Monday 19 February 2018

A timely reminder to stop and smell the roses

We're all going on a summer holiday. Whether that means a week in Bali or in Ballybunion, chances are you'll be spending a few bob on something light to read. And you could do worse than slipping The Rose Garden into your suitcase, between the sun oil and sarong (for the Bali brigade), or between the raincoat and runners (Ballybunion crowd). This is an all-weather novel.

Recently widowed Molly Hennessy is struggling with the loss of her husband, and with the haemorrhage of money required to hold on to the family home, a Georgian country house in Co Kilkenny. Her niece, Kim, has her own problems in Dublin. Suddenly ditched by her boyfriend, and still reeling from her recent unemployment, she is in freefall.

Sans job, apartment and her latest flame, she flees the city for a stay with her Aunt Molly while she decides on her next move. The story weaves through the dual backdrop of town and country, Dublin and the fictional village of Kilfinn, with ease, as the main players and supporting cast grapple with change in post-boom Ireland.

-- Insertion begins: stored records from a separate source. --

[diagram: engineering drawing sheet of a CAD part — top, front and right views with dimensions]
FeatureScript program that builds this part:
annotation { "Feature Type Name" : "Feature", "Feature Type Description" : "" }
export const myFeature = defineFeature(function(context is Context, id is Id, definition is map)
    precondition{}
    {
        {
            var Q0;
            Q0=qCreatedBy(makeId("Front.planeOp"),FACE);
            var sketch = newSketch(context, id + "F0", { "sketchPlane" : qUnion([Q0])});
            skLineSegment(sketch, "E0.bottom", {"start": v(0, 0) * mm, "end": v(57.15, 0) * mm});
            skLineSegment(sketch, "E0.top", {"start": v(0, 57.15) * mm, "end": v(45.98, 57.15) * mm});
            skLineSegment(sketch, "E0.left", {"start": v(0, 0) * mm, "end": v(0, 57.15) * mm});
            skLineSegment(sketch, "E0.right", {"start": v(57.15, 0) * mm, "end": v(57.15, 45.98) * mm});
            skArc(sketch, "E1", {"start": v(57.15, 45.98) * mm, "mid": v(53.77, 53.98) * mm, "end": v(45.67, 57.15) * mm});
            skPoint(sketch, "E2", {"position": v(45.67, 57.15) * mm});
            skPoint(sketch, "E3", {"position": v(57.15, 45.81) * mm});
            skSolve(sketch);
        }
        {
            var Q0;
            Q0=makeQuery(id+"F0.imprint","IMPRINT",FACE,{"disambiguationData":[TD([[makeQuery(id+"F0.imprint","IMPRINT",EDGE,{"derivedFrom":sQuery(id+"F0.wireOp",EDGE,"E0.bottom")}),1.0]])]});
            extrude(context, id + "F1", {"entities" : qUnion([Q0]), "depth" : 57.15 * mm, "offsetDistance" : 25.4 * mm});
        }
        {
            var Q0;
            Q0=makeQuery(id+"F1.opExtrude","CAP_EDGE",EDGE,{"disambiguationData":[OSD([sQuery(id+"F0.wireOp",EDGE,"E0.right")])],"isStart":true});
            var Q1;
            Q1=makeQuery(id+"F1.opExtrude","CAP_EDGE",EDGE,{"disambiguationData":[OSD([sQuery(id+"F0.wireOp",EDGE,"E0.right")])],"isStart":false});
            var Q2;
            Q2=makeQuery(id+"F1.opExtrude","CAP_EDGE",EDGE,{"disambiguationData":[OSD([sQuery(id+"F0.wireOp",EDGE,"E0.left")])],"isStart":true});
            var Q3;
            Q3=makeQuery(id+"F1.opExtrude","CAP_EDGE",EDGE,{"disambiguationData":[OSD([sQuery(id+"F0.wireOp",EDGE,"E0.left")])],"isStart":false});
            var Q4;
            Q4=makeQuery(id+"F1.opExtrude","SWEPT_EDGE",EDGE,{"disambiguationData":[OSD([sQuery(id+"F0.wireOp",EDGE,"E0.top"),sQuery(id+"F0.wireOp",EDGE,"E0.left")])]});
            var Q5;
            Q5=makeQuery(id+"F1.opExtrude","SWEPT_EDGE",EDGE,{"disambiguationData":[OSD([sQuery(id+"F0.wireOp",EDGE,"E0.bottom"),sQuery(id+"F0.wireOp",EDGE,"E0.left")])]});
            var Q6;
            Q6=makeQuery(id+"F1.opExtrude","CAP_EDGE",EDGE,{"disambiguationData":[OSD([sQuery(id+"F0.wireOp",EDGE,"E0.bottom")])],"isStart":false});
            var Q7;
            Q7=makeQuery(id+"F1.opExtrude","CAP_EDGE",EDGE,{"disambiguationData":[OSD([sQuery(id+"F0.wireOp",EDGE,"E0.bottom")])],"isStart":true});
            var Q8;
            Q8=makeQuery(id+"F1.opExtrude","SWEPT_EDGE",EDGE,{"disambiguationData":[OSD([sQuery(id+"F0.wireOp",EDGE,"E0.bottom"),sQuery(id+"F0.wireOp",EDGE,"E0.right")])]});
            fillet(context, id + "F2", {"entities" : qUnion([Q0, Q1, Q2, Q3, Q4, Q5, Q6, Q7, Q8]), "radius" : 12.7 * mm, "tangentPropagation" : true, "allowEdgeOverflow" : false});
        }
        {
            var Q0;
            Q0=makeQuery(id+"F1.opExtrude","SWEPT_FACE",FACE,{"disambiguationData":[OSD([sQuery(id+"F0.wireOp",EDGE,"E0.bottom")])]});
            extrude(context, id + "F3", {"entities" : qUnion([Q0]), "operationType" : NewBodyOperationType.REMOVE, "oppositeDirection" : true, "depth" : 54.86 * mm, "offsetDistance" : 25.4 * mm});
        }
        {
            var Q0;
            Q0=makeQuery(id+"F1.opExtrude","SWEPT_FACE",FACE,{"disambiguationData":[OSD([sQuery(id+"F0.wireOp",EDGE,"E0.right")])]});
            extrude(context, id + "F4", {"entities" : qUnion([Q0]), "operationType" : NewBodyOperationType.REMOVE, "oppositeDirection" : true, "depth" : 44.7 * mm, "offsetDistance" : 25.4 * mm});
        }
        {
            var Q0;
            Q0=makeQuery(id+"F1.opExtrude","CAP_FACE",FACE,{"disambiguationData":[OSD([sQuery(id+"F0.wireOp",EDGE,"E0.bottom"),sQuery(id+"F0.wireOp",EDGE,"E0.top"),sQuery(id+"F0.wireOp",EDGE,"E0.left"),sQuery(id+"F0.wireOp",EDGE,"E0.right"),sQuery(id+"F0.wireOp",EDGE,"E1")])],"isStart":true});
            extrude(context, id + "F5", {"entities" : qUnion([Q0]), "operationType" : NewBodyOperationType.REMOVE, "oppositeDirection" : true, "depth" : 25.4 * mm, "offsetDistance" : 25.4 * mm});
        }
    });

But the more things change, the more they stay the same. . . in the rose garden, at any rate. Molly immerses herself in her garden to forget her worries, and uncovers a straggling walled garden on the property, which her dead husband had used as a dump. Some very old rose specimens are still alive. Barely. Molly has a project.

Meanwhile, her niece Kim begins to blossom again in the country air, far from the madding crowd in Dublin. Think shades of Town Mouse, Country Mouse, strewn with plenty of allusions to designer-label vintage clothes, alongside designer-label vintage roses.

The Rose Garden is plain vanilla chicklit, start to finish, for which it makes no apologies and takes no prisoners – it does exactly what it says on the tin. But unlike many chicklit tomes, it has an appeal for older chicks as well as for the 20-somethings. That's quite a breach to straddle, but Marita Conlon-McKenna has managed it. It's a light, appealing summer read and a gentle reminder for readers young and not-so-young, to stop and smell the roses. It's summer, after all.